FRANKFURT (Reuters) – Lufthansa <LHAG.DE> shareholders on Tuesday agreed to not distribute 298 million euros ($323 million) in retained profits as a dividend for 2019, as the airline enters the final stretch of negotiations for a 10 billion euro bailout.
Lufthansa needs to be rescued after coronavirus travel bans forced the German group to ground 700 of its aircraft, leading to a 99% drop in passenger numbers and causing the group to lose about 1 million euros ($1.1 million) in liquidity reserves per hour.
Some 10,000 shareholders followed the meeting online, representing 33.19% of the share capital, Lufthansa said.
The carrier, which is preparing to restart passenger flights slowly from June, is currently in talks with the German, Austrian, Swiss and Belgian authorities about a roughly 10 billion euro bailout. Chief Executive Carsten Spohr said that he expected to clinch a deal with Germany shortly.
“Our focus is on stabilising Lufthansa in its current form and not on acquiring other airlines. We are not planning a takeover at this time,” he said, adding that consolidation among European airlines will slow down due to government bailouts.
Lufthansa’s rescue deal is expected to give Germany a 25.1% stake in the airline as well as supervisory board representation, people close to the matter said.
Separately, Lufthansa is expected to receive about 5 billion euros in non-voting capital as well as roughly 3 billion in state-backed loans, they added.
The exact size of the rescue deal as well as the possible contribution from Switzerland, Austria and Belgium is still unclear, the sources said.
Spohr is expected to visit Brussels this week, according to Belgian daily L’Echo.
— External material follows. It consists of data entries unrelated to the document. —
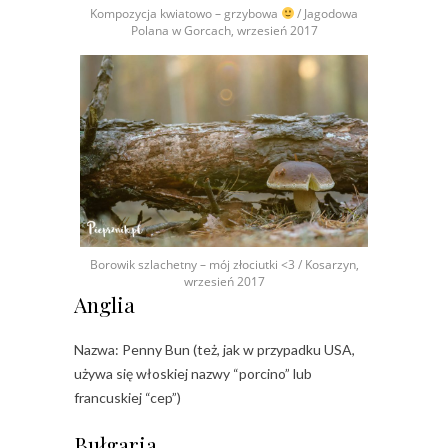
Kompozycja kwiatowo – grzybowa
/ Jagodowa
Polana w Gorcach, wrzesień 2017
Borowik szlachetny – mój złociutki <3 / Kosarzyn,
wrzesień 2017
Anglia
Nazwa: Penny Bun (też, jak w przypadku USA,
używa się włoskiej nazwy “porcino” lub
francuskiej “cep”)
Bułgaria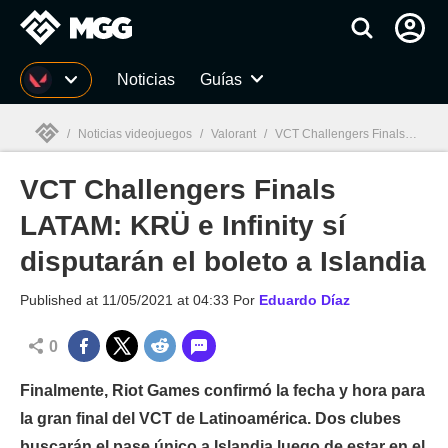
MGG
Noticias
Guías
/
Noticias videojuegos
/
Valorant
/
VCT Challengers Finals LATAM: KRÜ e Infinity sí disputarán el boleto a Islandia
VCT Challengers Finals
MGG

LATAM: KRÜ e Infinity sí
disputarán el boleto a Islandia
Published at
11/05/2021 at 04:33
Por
Eduardo Díaz
0
Finalmente, Riot Games confirmó la fecha y hora para
la gran final del VCT de Latinoamérica. Dos clubes
buscarán el pase único a Islandia luego de estar en el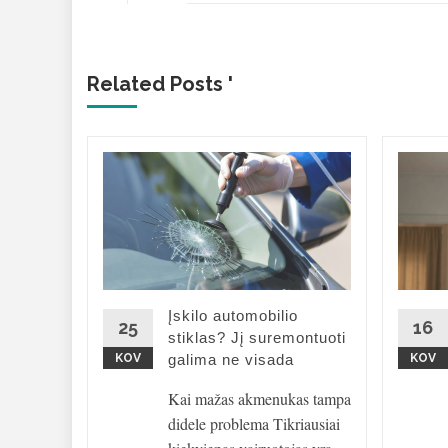
Related Posts '
sdinimo
etu
nimo
ali
Įskilo automobilio
25
16
ačiau
stiklas? Jį suremontuoti
ndinių
KOV
galima ne visada
KOV
Kai mažas akmenukas tampa
didele problema Tikriausiai
d More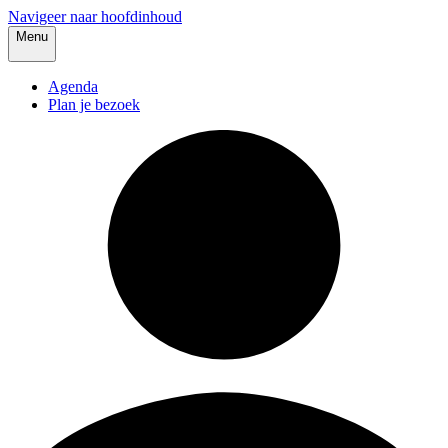
Navigeer naar hoofdinhoud
Menu
Agenda
Plan je bezoek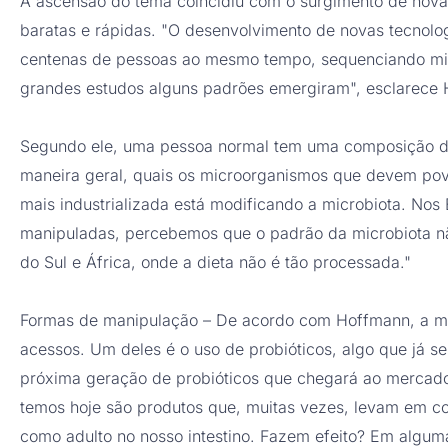
A ascensão do tema coincidiu com o surgimento de nov
baratas e rápidas. "O desenvolvimento de novas tecnol
centenas de pessoas ao mesmo tempo, sequenciando mil
grandes estudos alguns padrões emergiram", esclarece
Segundo ele, uma pessoa normal tem uma composição de
maneira geral, quais os microorganismos que devem povo
mais industrializada está modificando a microbiota. Nos
manipuladas, percebemos que o padrão da microbiota n
do Sul e África, onde a dieta não é tão processada."
Formas de manipulação – De acordo com Hoffmann, a ma
acessos. Um deles é o uso de probióticos, algo que já s
próxima geração de probióticos que chegará ao mercado 
temos hoje são produtos que, muitas vezes, levam em c
como adulto no nosso intestino. Fazem efeito? Em algu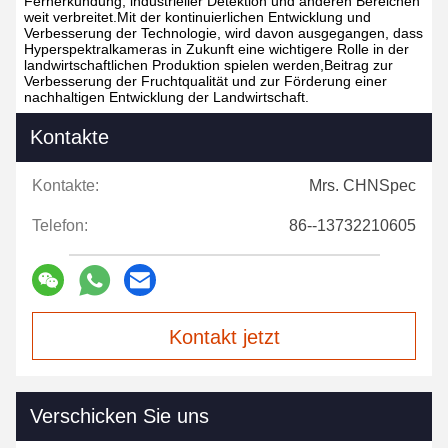
Fernerkundung, industrieller Detektion und anderen Bereichen
weit verbreitet.Mit der kontinuierlichen Entwicklung und
Verbesserung der Technologie, wird davon ausgegangen, dass
Hyperspektralkameras in Zukunft eine wichtigere Rolle in der
landwirtschaftlichen Produktion spielen werden,Beitrag zur
Verbesserung der Fruchtqualität und zur Förderung einer
nachhaltigen Entwicklung der Landwirtschaft.
Kontakte
Kontakte:
Mrs. CHNSpec
Telefon:
86--13732210605
Kontakt jetzt
Verschicken Sie uns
The airline is seeking 290 million euros in financial aid from the Belgian state. In exchange, Belgium wants guarantees on the future of Brussels Airlines and the development of the Brussels airport.
Spohr said that despite the bailout the German government was not interested in taking an active role in the company, after he had earlier warned about possible state interference.
Klaus Schmidt, head of the council of economic advisers to the federal economy ministry, said at a ministry briefing on Tuesday, that the government should not weigh into discussions, for example, on whether Lufthansa’s Germanwings division should be shuttered.
To reduce its cash outflows, Lufthansa — which is taking a 2020 hit of about 1 billion euros from crude oil hedging — said at the meeting that it had asked Airbus <AIR.PA> and Boeing <BA.N> to postpone aircraft deliveries.
Lufthansa is sticking to its plan to sell its catering activities, Spohr said, adding that further asset sales were not planned and a potential listing of its Lufthansa Technik business would currently only be possible at a massive discount.